Daniel Sloss, a Scottish comedian whose screenshots from his Netflix special, Jigsaw, explains the statistics and meanings behind about how people that get into relationships too young, too early, are afraid of going through the ordeal of learning to love themselves. And those who do get into relationships so early have just employed someone else to do it for them—they’ve employed someone else to love themself because they never took the time to learn how.
Friendships are relationships and they take work. Love is something that is (what the media, society, everyone, and their mom has dubbed as) innate, inexplicable, containing qualia to enjoy. Love, by our definitions, doesn’t take much work, if any. Love just happens. But that’s wrong. Everything is work: friends, family, significant others, enemies, colleagues, etc. You just have to decide what is worth the work. But is comparing the elasticity of each relationship as if they’re all on an even playing field the right way to determine which relationships deserve the largest chunk of your pie?
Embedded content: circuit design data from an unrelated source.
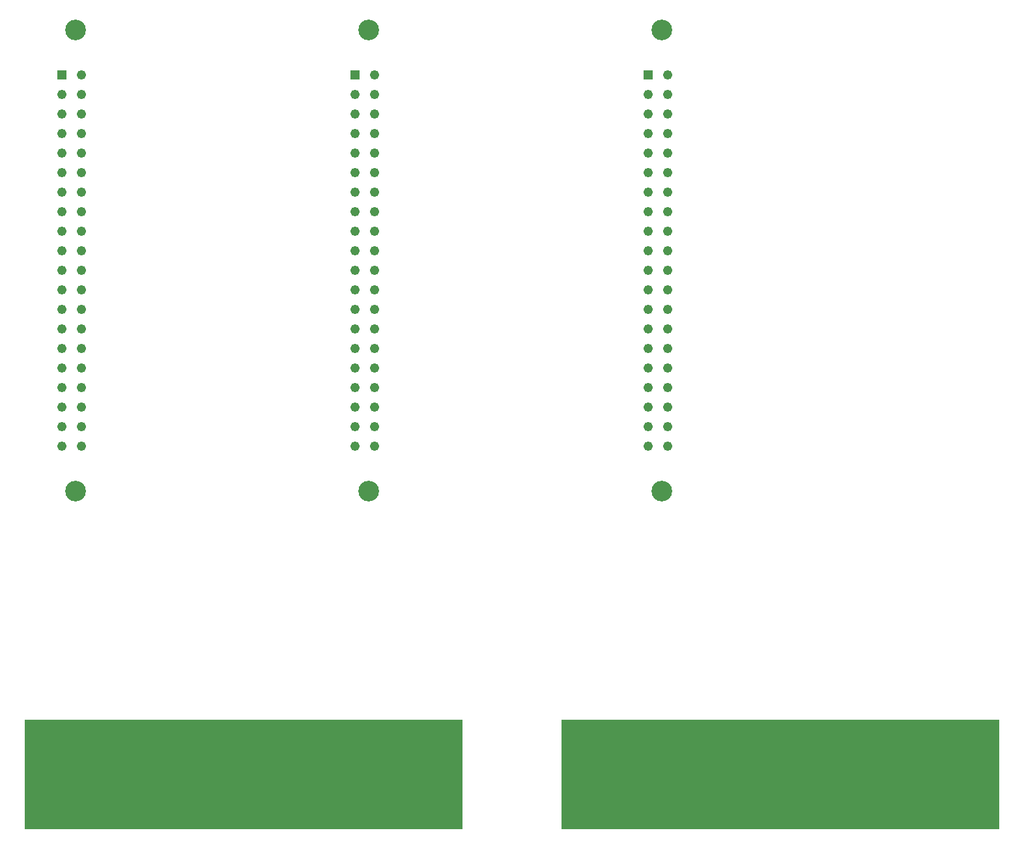
<source format=gbs>
G04 #@! TF.GenerationSoftware,KiCad,Pcbnew,(5.1.10)-1*
G04 #@! TF.CreationDate,2021-09-26T13:37:53-07:00*
G04 #@! TF.ProjectId,m9042-clone,6d393034-322d-4636-9c6f-6e652e6b6963,1*
G04 #@! TF.SameCoordinates,Original*
G04 #@! TF.FileFunction,Soldermask,Bot*
G04 #@! TF.FilePolarity,Negative*
%FSLAX46Y46*%
G04 Gerber Fmt 4.6, Leading zero omitted, Abs format (unit mm)*
G04 Created by KiCad (PCBNEW (5.1.10)-1) date 2021-09-26 13:37:53*
%MOMM*%
%LPD*%
G01*
G04 APERTURE LIST*
%ADD10C,0.100000*%
%ADD11C,1.240000*%
%ADD12R,1.240000X1.240000*%
%ADD13C,2.690000*%
%ADD14R,2.032000X13.208000*%
G04 APERTURE END LIST*
D10*
G36*
X403809200Y-304800000D02*
G01*
X346913200Y-304800000D01*
X346913200Y-290576000D01*
X403809200Y-290576000D01*
X403809200Y-304800000D01*
G37*
G36*
X334010000Y-304800000D02*
G01*
X277114000Y-304800000D01*
X277114000Y-290576000D01*
X334022700Y-290576000D01*
X334010000Y-304800000D01*
G37*
D11*
X360680000Y-255016000D03*
X358140000Y-255016000D03*
X360680000Y-252476000D03*
X358140000Y-252476000D03*
X360680000Y-249936000D03*
X358140000Y-249936000D03*
X360680000Y-247396000D03*
X358140000Y-247396000D03*
X360680000Y-244856000D03*
X358140000Y-244856000D03*
X360680000Y-242316000D03*
X358140000Y-242316000D03*
X360680000Y-239776000D03*
X358140000Y-239776000D03*
X360680000Y-237236000D03*
X358140000Y-237236000D03*
X360680000Y-234696000D03*
X358140000Y-234696000D03*
X360680000Y-232156000D03*
X358140000Y-232156000D03*
X360680000Y-229616000D03*
X358140000Y-229616000D03*
X360680000Y-227076000D03*
X358140000Y-227076000D03*
X360680000Y-224536000D03*
X358140000Y-224536000D03*
X360680000Y-221996000D03*
X358140000Y-221996000D03*
X360680000Y-219456000D03*
X358140000Y-219456000D03*
X360680000Y-216916000D03*
X358140000Y-216916000D03*
X360680000Y-214376000D03*
X358140000Y-214376000D03*
X360680000Y-211836000D03*
X358140000Y-211836000D03*
X360680000Y-209296000D03*
X358140000Y-209296000D03*
X360680000Y-206756000D03*
D12*
X358140000Y-206756000D03*
D13*
X359940000Y-260856000D03*
X359940000Y-200916000D03*
X321840000Y-200916000D03*
X321840000Y-260856000D03*
D12*
X320040000Y-206756000D03*
D11*
X322580000Y-206756000D03*
X320040000Y-209296000D03*
X322580000Y-209296000D03*
X320040000Y-211836000D03*
X322580000Y-211836000D03*
X320040000Y-214376000D03*
X322580000Y-214376000D03*
X320040000Y-216916000D03*
X322580000Y-216916000D03*
X320040000Y-219456000D03*
X322580000Y-219456000D03*
X320040000Y-221996000D03*
X322580000Y-221996000D03*
X320040000Y-224536000D03*
X322580000Y-224536000D03*
X320040000Y-227076000D03*
X322580000Y-227076000D03*
X320040000Y-229616000D03*
X322580000Y-229616000D03*
X320040000Y-232156000D03*
X322580000Y-232156000D03*
X320040000Y-234696000D03*
X322580000Y-234696000D03*
X320040000Y-237236000D03*
X322580000Y-237236000D03*
X320040000Y-239776000D03*
X322580000Y-239776000D03*
X320040000Y-242316000D03*
X322580000Y-242316000D03*
X320040000Y-244856000D03*
X322580000Y-244856000D03*
X320040000Y-247396000D03*
X322580000Y-247396000D03*
X320040000Y-249936000D03*
X322580000Y-249936000D03*
X320040000Y-252476000D03*
X322580000Y-252476000D03*
X320040000Y-255016000D03*
X322580000Y-255016000D03*
X284480000Y-255016000D03*
X281940000Y-255016000D03*
X284480000Y-252476000D03*
X281940000Y-252476000D03*
X284480000Y-249936000D03*
X281940000Y-249936000D03*
X284480000Y-247396000D03*
X281940000Y-247396000D03*
X284480000Y-244856000D03*
X281940000Y-244856000D03*
X284480000Y-242316000D03*
X281940000Y-242316000D03*
X284480000Y-239776000D03*
X281940000Y-239776000D03*
X284480000Y-237236000D03*
X281940000Y-237236000D03*
X284480000Y-234696000D03*
X281940000Y-234696000D03*
X284480000Y-232156000D03*
X281940000Y-232156000D03*
X284480000Y-229616000D03*
X281940000Y-229616000D03*
X284480000Y-227076000D03*
X281940000Y-227076000D03*
X284480000Y-224536000D03*
X281940000Y-224536000D03*
X284480000Y-221996000D03*
X281940000Y-221996000D03*
X284480000Y-219456000D03*
X281940000Y-219456000D03*
X284480000Y-216916000D03*
X281940000Y-216916000D03*
X284480000Y-214376000D03*
X281940000Y-214376000D03*
X284480000Y-211836000D03*
X281940000Y-211836000D03*
X284480000Y-209296000D03*
X281940000Y-209296000D03*
X284480000Y-206756000D03*
D12*
X281940000Y-206756000D03*
D13*
X283740000Y-260856000D03*
X283740000Y-200916000D03*
D14*
X332536800Y-297180000D03*
X329361800Y-297180000D03*
X326186800Y-297180000D03*
X323011800Y-297180000D03*
X319836800Y-297180000D03*
X316661800Y-297180000D03*
X313486800Y-297180000D03*
X310311800Y-297180000D03*
X307136800Y-297180000D03*
X303961800Y-297180000D03*
X300786800Y-297180000D03*
X297611800Y-297180000D03*
X294436800Y-297180000D03*
X291261800Y-297180000D03*
X288086800Y-297180000D03*
X284911800Y-297180000D03*
X281736800Y-297180000D03*
X278561800Y-297180000D03*
X348411800Y-297180000D03*
X351586800Y-297180000D03*
X354761800Y-297180000D03*
X357936800Y-297180000D03*
X361111800Y-297180000D03*
X364286800Y-297180000D03*
X367461800Y-297180000D03*
X370636800Y-297180000D03*
X373811800Y-297180000D03*
X376986800Y-297180000D03*
X380161800Y-297180000D03*
X383336800Y-297180000D03*
X386511800Y-297180000D03*
X389686800Y-297180000D03*
X392861800Y-297180000D03*
X396036800Y-297180000D03*
X399211800Y-297180000D03*
X402386800Y-297180000D03*
M02*

</source>
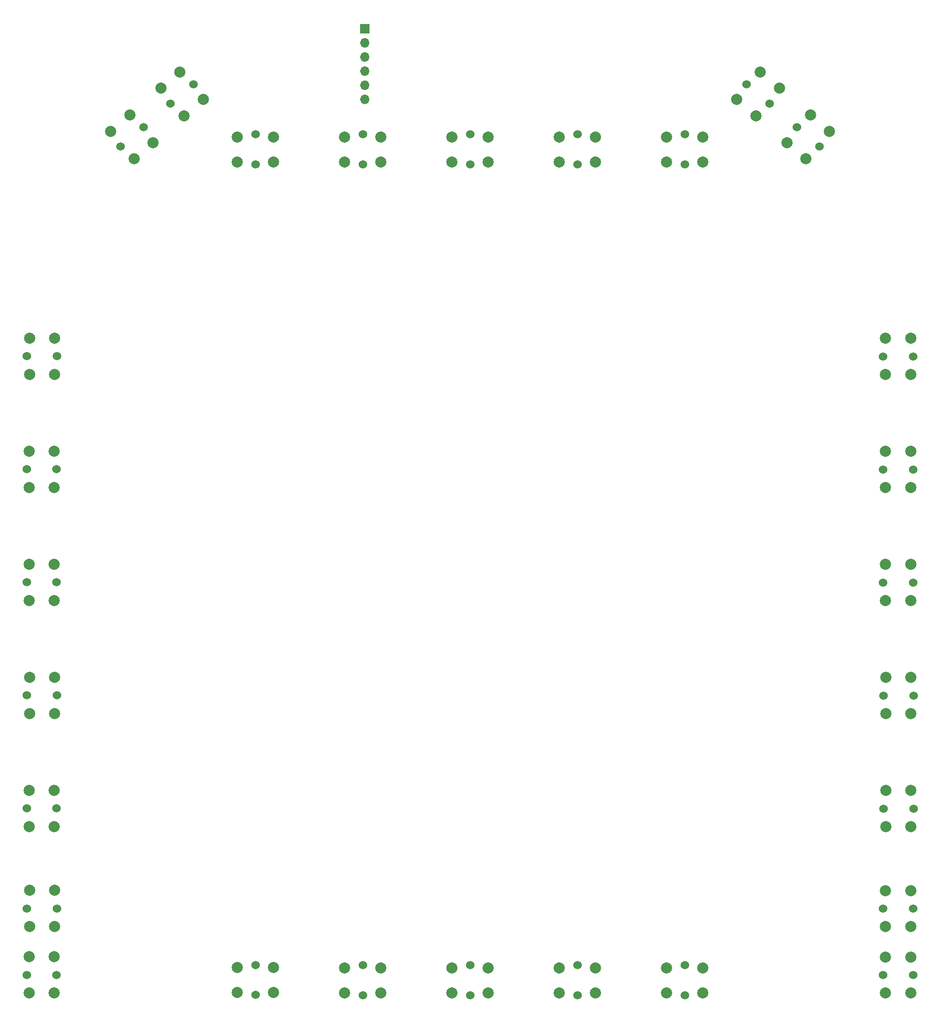
<source format=gbr>
G04 #@! TF.GenerationSoftware,KiCad,Pcbnew,(5.1.9)-1*
G04 #@! TF.CreationDate,2021-08-29T10:45:46-06:00*
G04 #@! TF.ProjectId,ampcd_button_board,616d7063-645f-4627-9574-746f6e5f626f,rev?*
G04 #@! TF.SameCoordinates,Original*
G04 #@! TF.FileFunction,Soldermask,Bot*
G04 #@! TF.FilePolarity,Negative*
%FSLAX46Y46*%
G04 Gerber Fmt 4.6, Leading zero omitted, Abs format (unit mm)*
G04 Created by KiCad (PCBNEW (5.1.9)-1) date 2021-08-29 10:45:46*
%MOMM*%
%LPD*%
G01*
G04 APERTURE LIST*
%ADD10O,1.700000X1.700000*%
%ADD11R,1.700000X1.700000*%
%ADD12C,1.524000*%
%ADD13C,2.000000*%
G04 APERTURE END LIST*
D10*
X201794122Y217383490D03*
X201794122Y219923490D03*
X201794122Y222463490D03*
X201794122Y225003490D03*
X201794122Y227543490D03*
D11*
X201794122Y230083490D03*
D12*
X146419122Y171230490D03*
X141019122Y171230490D03*
D13*
X141469122Y174480490D03*
X145969122Y174480490D03*
X141469122Y167980490D03*
X145969122Y167980490D03*
D12*
X146355622Y150910490D03*
X140955622Y150910490D03*
D13*
X141405622Y154160490D03*
X145905622Y154160490D03*
X141405622Y147660490D03*
X145905622Y147660490D03*
D12*
X146355622Y130590490D03*
X140955622Y130590490D03*
D13*
X141405622Y133840490D03*
X145905622Y133840490D03*
X141405622Y127340490D03*
X145905622Y127340490D03*
D12*
X146419122Y110270490D03*
X141019122Y110270490D03*
D13*
X141469122Y113520490D03*
X145969122Y113520490D03*
X141469122Y107020490D03*
X145969122Y107020490D03*
D12*
X146355622Y89950490D03*
X140955622Y89950490D03*
D13*
X141405622Y93200490D03*
X145905622Y93200490D03*
X141405622Y86700490D03*
X145905622Y86700490D03*
D12*
X146419122Y71979990D03*
X141019122Y71979990D03*
D13*
X141469122Y75229990D03*
X145969122Y75229990D03*
X141469122Y68729990D03*
X145969122Y68729990D03*
D12*
X146355622Y60041990D03*
X140955622Y60041990D03*
D13*
X141405622Y63291990D03*
X145905622Y63291990D03*
X141405622Y56791990D03*
X145905622Y56791990D03*
D12*
X182120622Y56413990D03*
X182120622Y61813990D03*
D13*
X185370622Y61363990D03*
X185370622Y56863990D03*
X178870622Y61363990D03*
X178870622Y56863990D03*
D12*
X201424622Y56350490D03*
X201424622Y61750490D03*
D13*
X204674622Y61300490D03*
X204674622Y56800490D03*
X198174622Y61300490D03*
X198174622Y56800490D03*
D12*
X220728622Y56350490D03*
X220728622Y61750490D03*
D13*
X223978622Y61300490D03*
X223978622Y56800490D03*
X217478622Y61300490D03*
X217478622Y56800490D03*
D12*
X240032622Y56350490D03*
X240032622Y61750490D03*
D13*
X243282622Y61300490D03*
X243282622Y56800490D03*
X236782622Y61300490D03*
X236782622Y56800490D03*
D12*
X259336622Y56350490D03*
X259336622Y61750490D03*
D13*
X262586622Y61300490D03*
X262586622Y56800490D03*
X256086622Y61300490D03*
X256086622Y56800490D03*
D12*
X295015122Y60018990D03*
X300415122Y60018990D03*
D13*
X299965122Y56768990D03*
X295465122Y56768990D03*
X299965122Y63268990D03*
X295465122Y63268990D03*
D12*
X295015122Y71956990D03*
X300415122Y71956990D03*
D13*
X299965122Y68706990D03*
X295465122Y68706990D03*
X299965122Y75206990D03*
X295465122Y75206990D03*
D12*
X295078622Y89927490D03*
X300478622Y89927490D03*
D13*
X300028622Y86677490D03*
X295528622Y86677490D03*
X300028622Y93177490D03*
X295528622Y93177490D03*
D12*
X295078622Y110247490D03*
X300478622Y110247490D03*
D13*
X300028622Y106997490D03*
X295528622Y106997490D03*
X300028622Y113497490D03*
X295528622Y113497490D03*
D12*
X295015122Y130567490D03*
X300415122Y130567490D03*
D13*
X299965122Y127317490D03*
X295465122Y127317490D03*
X299965122Y133817490D03*
X295465122Y133817490D03*
D12*
X295015122Y150887490D03*
X300415122Y150887490D03*
D13*
X299965122Y147637490D03*
X295465122Y147637490D03*
X299965122Y154137490D03*
X295465122Y154137490D03*
D12*
X295015122Y171207490D03*
X300415122Y171207490D03*
D13*
X299965122Y167957490D03*
X295465122Y167957490D03*
X299965122Y174457490D03*
X295465122Y174457490D03*
D12*
X279484118Y212401684D03*
X283596425Y208901837D03*
D13*
X281147343Y206718491D03*
X277720420Y209635031D03*
X285360122Y211668490D03*
X281933200Y214585030D03*
D12*
X270467118Y220148684D03*
X274579425Y216648837D03*
D13*
X272130343Y214465491D03*
X268703420Y217382031D03*
X276343122Y219415490D03*
X272916200Y222332030D03*
D12*
X259336622Y205702490D03*
X259336622Y211102490D03*
D13*
X262586622Y210652490D03*
X262586622Y206152490D03*
X256086622Y210652490D03*
X256086622Y206152490D03*
D12*
X240032622Y205702490D03*
X240032622Y211102490D03*
D13*
X243282622Y210652490D03*
X243282622Y206152490D03*
X236782622Y210652490D03*
X236782622Y206152490D03*
D12*
X220728622Y205702490D03*
X220728622Y211102490D03*
D13*
X223978622Y210652490D03*
X223978622Y206152490D03*
X217478622Y210652490D03*
X217478622Y206152490D03*
D12*
X201424622Y205702490D03*
X201424622Y211102490D03*
D13*
X204674622Y210652490D03*
X204674622Y206152490D03*
X198174622Y210652490D03*
X198174622Y206152490D03*
D12*
X182120622Y205702490D03*
X182120622Y211102490D03*
D13*
X185370622Y210652490D03*
X185370622Y206152490D03*
X178870622Y210652490D03*
X178870622Y206152490D03*
D12*
X166856897Y216653297D03*
X170969204Y220153144D03*
D13*
X172732901Y217386491D03*
X169305979Y214469951D03*
X168520122Y222336490D03*
X165093200Y219419950D03*
D12*
X157839897Y208906297D03*
X161952204Y212406144D03*
D13*
X163715901Y209639491D03*
X160288979Y206722951D03*
X159503122Y214589490D03*
X156076200Y211672950D03*
M02*

</source>
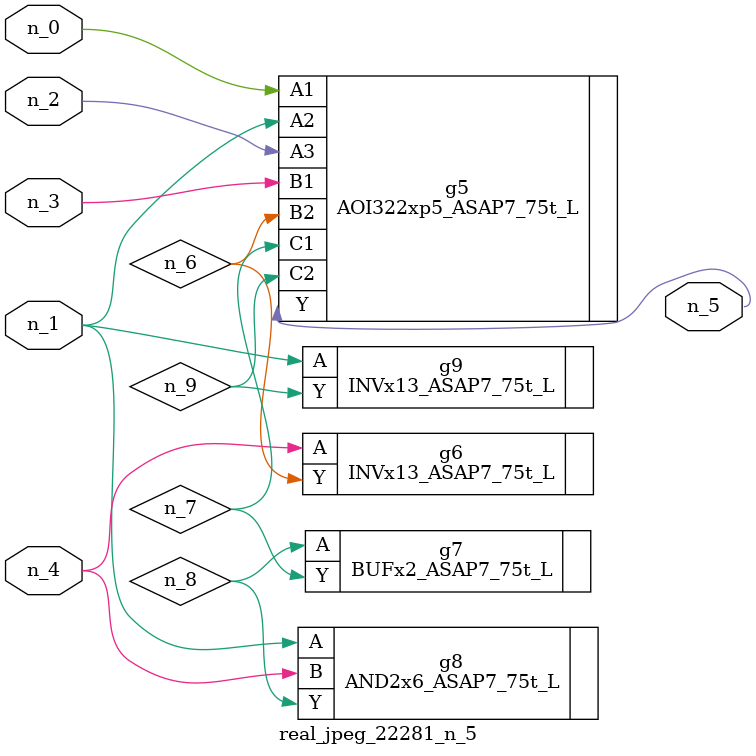
<source format=v>
module real_jpeg_22281_n_5 (n_4, n_0, n_1, n_2, n_3, n_5);

input n_4;
input n_0;
input n_1;
input n_2;
input n_3;

output n_5;

wire n_8;
wire n_6;
wire n_7;
wire n_9;

AOI322xp5_ASAP7_75t_L g5 ( 
.A1(n_0),
.A2(n_1),
.A3(n_2),
.B1(n_3),
.B2(n_6),
.C1(n_7),
.C2(n_9),
.Y(n_5)
);

AND2x6_ASAP7_75t_L g8 ( 
.A(n_1),
.B(n_4),
.Y(n_8)
);

INVx13_ASAP7_75t_L g9 ( 
.A(n_1),
.Y(n_9)
);

INVx13_ASAP7_75t_L g6 ( 
.A(n_4),
.Y(n_6)
);

BUFx2_ASAP7_75t_L g7 ( 
.A(n_8),
.Y(n_7)
);


endmodule
</source>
In university, I’ve came across a few couples, some of whom are close friends, some of whom are just friends, and some I just absolutely don’t give a shit about. I noticed some patterns with a majority (again, not all) of these couples: (1) When you invite one, you invite both. (2) If they’re not studying with you, they’re enjoying the company of the one that’s inelastic to them. (3) They’ve expropriated the pie of time they have and have (un)knowingly leased it out to their significant other with not too much regard to their friends. I’m not saying they’re bad friends. Plenty of them still attend birthday parties, give gifts, call you, study with you, tag you in memes, etc. But it’s not the same. I’m not saying it’s impossible to be a good friend, son/daughter, or student while in a relationship. I’m just saying, why is it that we’ve bred a culture where we’d rather be measured on the type of significant other we’re being, rather than the type of friend we’re being?